▶ [PASSAGE]:
◇ ◇ ◇ ◇ ◇ ◇ ◇

The HAPIfork comes in several colors. Its inventor also comes from France, a civilized country where people take pride in enjoying their meals, which gives the fork more credibility than if its inventor had come from Silicon Valley, where people drink Soylent.
The HAPIfork is a conversation starter. “Your blue fork is buzzing. What’s up with that?” your dinner guests will say. “OH MY GOD, IT’S A BOMB!” you can say. “No, just kidding, it’s a HAPIfork.” There is lots of room for impromptu comedy with your $60 fork that is also a vibrator.
This isn’t your grandma’s fork!
The case against the HAPIfork: This is a fork for narcissists and shut-ins. Other people may feel exceedingly self-conscious using the HAPIfork. Can you imagine using the HAPIfork in a restaurant? Most people do not bring their own forks to restaurants. Jack Nicholson’s character in As Good as It Gets did, I guess, but he was a crabby loner whom no one liked. Will that be your fate if you try to use the HAPIfork in the wild? Almost assuredly so.
I also can’t really imagine using the HAPIfork for extended periods around the dinner table at home. “Oh, Dad’s using his fat fork again,” your kids will say, and their mockery will make you want to abandon the experiment. But that’s no solution, either! “Go get your fat fork, honey, you promised,” your spouse will say. Arguments will ensue. The HAPIfork may well destroy your family.
The HAPIfork cannot really compensate for willpower, or the lack thereof. If you find yourself unable to modulate your eating speed under normal circumstances, then surely you will have similar problems forcing yourself to use the same damn fork at every meal. “The No. 1 problem with the food-shaming fork is that I keep forgetting to use the food-shaming fork,” Jessica Roy wrote for New York in 2014. Even if you remember to use it, unless you buy two HAPIforks you’re going to have to wash it, or at least rinse it, after every single meal in order to have it ready for the next one. Who has the time or the inclination? I suspect that most HAPIfork buyers will use it for a week and then consign it to the back of the cutlery drawer.
The HAPIfork might not actually deliver its desired outcomes. Earlier this year, the Verge reported on a study that found that smart-fork users did not eat significantly less food than dumb-fork users.
Your grandma’s fork was good enough for your grandma, so why isn’t it good enough for you?
Security risk factor: It seems unlikely that malicious hackers will hijack your HAPIfork and hold your dinner hostage. But that’s the thing with the Internet of Things: If it can be hacked, it will be hacked, and everything can be hacked. In May, for example, an 11-year-old boy attending a security conference in The Hague surprised attendees by using his Bluetooth-connected teddy bear to access data from audience members’ own Bluetooth devices. “From terminators to teddy bears,” the boy said, “anything or any toy can be weaponized,” and this warning is worth bearing in mind as we consider whether a fork should be smart.
“I’d be less worried about someone hacking the Bluetooth and more worried about someone hacking my fork’s data,” Stacey Higginbotham, creator of the Internet of Things podcast, told me via email. “Bluetooth attacks require proximity and since the fork doesn’t have a powerful computer or connection to the internet, it’s not going to become an essential player in a DDoS attack. However, the data the fork collects may not be secure. … Would someone care if some Russian knows they are eating too fast? Likely not, but if a person uses the same password on the fork account as they do for others, that could be an issue. Also the company may collect more data than needed, which could create risks for the consumer.”

◇ ◇ ◇ ◇ ◇ ◇ ◇

▶ [DATA LISTING]:
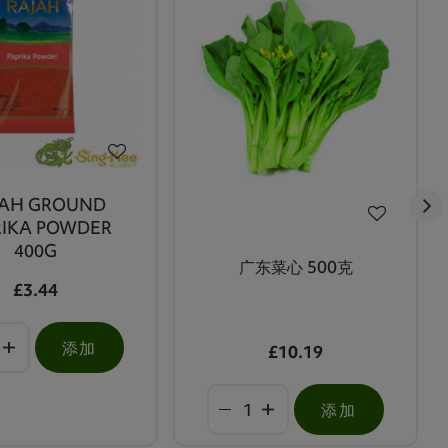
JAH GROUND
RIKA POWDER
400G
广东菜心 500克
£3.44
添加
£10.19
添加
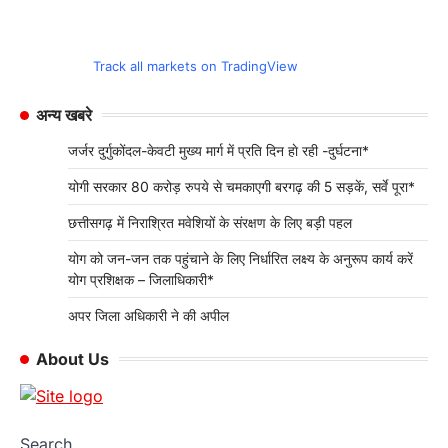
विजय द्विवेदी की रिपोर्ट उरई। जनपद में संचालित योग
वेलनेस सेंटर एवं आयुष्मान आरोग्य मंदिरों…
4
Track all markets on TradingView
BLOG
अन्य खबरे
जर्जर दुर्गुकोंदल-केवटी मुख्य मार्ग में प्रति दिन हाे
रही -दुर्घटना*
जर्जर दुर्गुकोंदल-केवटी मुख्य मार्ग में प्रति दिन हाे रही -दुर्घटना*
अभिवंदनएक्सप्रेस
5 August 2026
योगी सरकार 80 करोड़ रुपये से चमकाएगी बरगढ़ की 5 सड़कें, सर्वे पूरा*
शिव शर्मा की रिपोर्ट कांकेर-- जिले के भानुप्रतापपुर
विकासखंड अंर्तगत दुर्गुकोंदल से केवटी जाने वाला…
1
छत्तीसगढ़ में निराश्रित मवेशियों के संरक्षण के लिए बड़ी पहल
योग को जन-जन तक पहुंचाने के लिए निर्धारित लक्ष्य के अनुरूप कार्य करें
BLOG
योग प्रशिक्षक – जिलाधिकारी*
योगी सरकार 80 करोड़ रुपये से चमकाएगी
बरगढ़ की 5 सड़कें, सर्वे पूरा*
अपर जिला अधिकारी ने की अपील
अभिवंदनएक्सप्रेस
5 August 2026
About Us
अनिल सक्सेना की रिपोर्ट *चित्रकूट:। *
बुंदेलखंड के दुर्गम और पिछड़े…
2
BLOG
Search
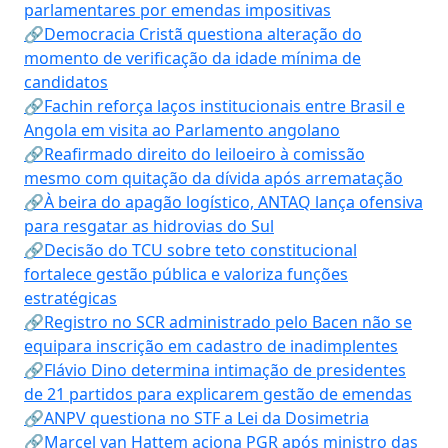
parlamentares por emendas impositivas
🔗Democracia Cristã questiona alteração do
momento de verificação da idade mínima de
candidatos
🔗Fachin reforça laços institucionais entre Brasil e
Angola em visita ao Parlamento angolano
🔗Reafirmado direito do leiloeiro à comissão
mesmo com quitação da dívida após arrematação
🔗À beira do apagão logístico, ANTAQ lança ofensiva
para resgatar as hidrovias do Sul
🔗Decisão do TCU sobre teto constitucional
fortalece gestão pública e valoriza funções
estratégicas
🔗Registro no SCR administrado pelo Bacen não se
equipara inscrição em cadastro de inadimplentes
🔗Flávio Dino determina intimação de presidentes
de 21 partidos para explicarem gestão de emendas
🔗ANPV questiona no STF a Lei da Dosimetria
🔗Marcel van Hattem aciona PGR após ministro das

◇ ◇ ◇ ◇ ◇ ◇ ◇

Check each statement below against the HAPIfork text above and say whether it agrees. For each, answer yes or no and quote the deciding words from the text. 1. The inventor of the HAPIfork comes from Silicon Valley. 2. A study reported by the Verge found that smart-fork users ate significantly less food than dumb-fork users. 3. Stacey Higginbotham said the data the fork collects may not be secure.

1. No: "Its inventor also comes from France"
2. No: "found that smart-fork users did not eat significantly less food than dumb-fork users"
3. Yes: "However, the data the fork collects may not be secure."